The Spectator

Portrait of the Week – 5 March 2005

A speedy round-up of the week's news

The government did a good deal of nodding and winking to the opposition over its rushed legislation to provide for house arrest without trial and other controls on anyone suspected of connections with terrorism. Mr Charles Clarke, the Home Secretary, conceded that judges should decide if suspects were to be put under house arrest, but police should have powers to hold them in the meantime. The government majority was reduced to 14 in a Commons vote. Sajid Badat, 25, from Gloucester, was convicted, after pleading guilty, of conspiring with Richard Reid, the attempted ‘shoe-bomber’ jailed in America, to destroy aircraft in December 2001; Badat dismantled his own shoe-bomb and was arrested in November 2003. After a meeting of Anglican primates at Newry, Dr Rowan Williams, the Archbishop of Canterbury, called on the Anglican Churches in the United States and Canada to ‘repent’ for unilaterally consecrating a bishop who was ‘in a committed same-sex relationship’ and for holding ‘public rites of blessing for same-sex unions’ respectively. Hundreds of people demonstrated in the nationalist Short Strand area of Belfast against the Irish Republican Army’s cover-up of the murder by some of its members of Robert McCartney, whose sisters have since called for the murderers to be brought to justice; the IRA responded by expelling three of its members.
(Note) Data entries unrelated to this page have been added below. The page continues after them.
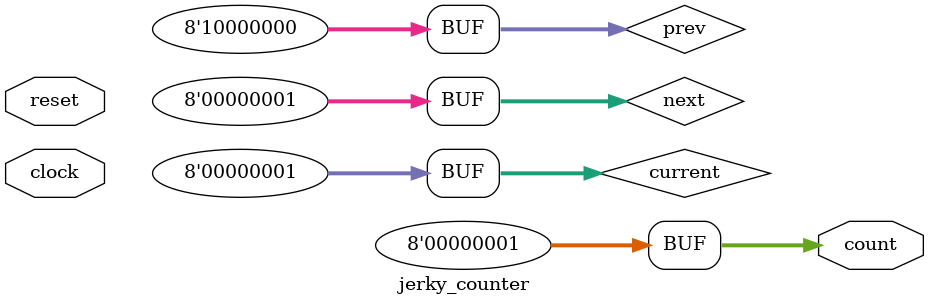
<source format=sv>

module jerky_counter (
  input  logic       clock, reset, //clock and reset signals
  output logic [7:0] count    //counter output
  );

  //We will track the next state and previous state to keep the count.
  logic [7:0] current;
  logic [7:0] next;
  logic [7:0] prev;

//Starting the count. Reset is the same. We made the reset asynchronous cause not specified.
initial
begin
current = 1;
next = 2;
prev = 128;
end

always @(reset)
begin
current = 1;
next = 2;
prev = 128;
end

//Next count logic:
always @(posedge clock)
begin
  if (current == 1) //If we are at 1, we need to check what the previous count was.
  begin
    if (prev == 128) //If prev was 128, we need to wrap around.
    begin
    next <= 2;
    prev <= current;
    end
    else //Else prev was not 128 and we can just assign next = 2* prev.
    begin
      next <= 2*prev;
      prev <= current;
    end
  end
  else //Else the next count is 1. Remember the current count.
  begin
    next <= 1;
    prev <= current;
  end
end

//Updating the output
always @(next)
begin
  current = next;
  count = current;
end


endmodule

</source>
The Copenhagen-based Danske Bank bought Northern Bank, from whose Belfast headquarters the IRA stole £26 million in December, and its sister National Irish Bank in the Irish Republic for £967 million. HSBC announced annual profits of £9 billion — the biggest yet made by a British-based bank. In January, 2.5 billion text messages were sent on mobile telephones; in the whole of 1999 only 1.1 billion were sent. A law came into force obliging all horses and donkeys to have ‘passports’ lest unsuitable specimens be eaten.